I cry when I get into the water. It hurts. It feels like someone has bitten off the tips of my fingers. Marcus holds my hand tight.
‘You’re OK,’ he keeps saying. ‘You’re all right.’
‘I don’t know what I’m doing,’ I say, and my shoulders shake. ‘I don’t know – I don’t know what I’m meant to do. I’m losing myself again, aren’t I?’
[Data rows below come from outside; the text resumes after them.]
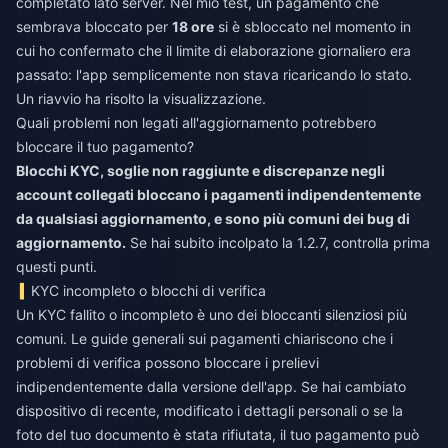
completato lato server. Nel mio test, un pagamento che
sembrava bloccato per
18 ore
si è sbloccato nel momento in
cui ho confermato che il limite di elaborazione giornaliero era
passato: l'app semplicemente non stava ricaricando lo stato.
Un riavvio ha risolto la visualizzazione.
Quali problemi non legati all'aggiornamento potrebbero
bloccare il tuo pagamento?
Blocchi KYC, soglie non raggiunte e discrepanze negli
account collegati bloccano i pagamenti indipendentemente
da qualsiasi aggiornamento, e sono più comuni dei bug di
aggiornamento.
Se hai subito incolpato la 1.2.7, controlla prima
questi punti.
KYC incompleto o blocchi di verifica
Un KYC fallito o incompleto è uno dei bloccanti silenziosi più
comuni. Le guide generali sui pagamenti chiariscono che i
problemi di verifica possono bloccare i prelievi
indipendentemente dalla versione dell'app. Se hai cambiato
dispositivo di recente, modificato i dettagli personali o se la
foto del tuo documento è stata rifiutata, il tuo pagamento può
I remember suddenly that my phone is out there in the woods somewhere, with all those messages from my father waiting for me in the dark, and I shudder so hard I splash Marcus with water. He swears quietly, letting go of my hand for a moment to brush the drops off his T-shirt, but his hand is back in mine before I have time to be afraid.
‘Nobody knows what they’re doing,’ Marcus tells me. ‘Lie back. Go on. You need to get your whole body in the water. You should stop thinking so hard, Dylan. You’re your own worst enemy.’
‘Dad wants me to work for his business.’
There’s a fine crack running down the centre of the ceiling. I trace it with my eyes, tipping my head back, letting the water touch the crown of my head.
‘Fuck your dad. He’s been controlling your life for ever. Make your own choice.’
‘I did. I have.’
‘It’s not making your own choice if it’s for a girl.’
I flex my hands. My fingers still hurt. I look down – my toes are yellow-white.
‘How do I know I’m making my own choice, then?’
‘You go with your gut.’
‘I am going with my gut.’
‘You’re going with your dick. And working for your dad, that’d be going with your head. I’m talking gut. The thing that you know deep down makes the most sense. The thing that’s truest to who you are.’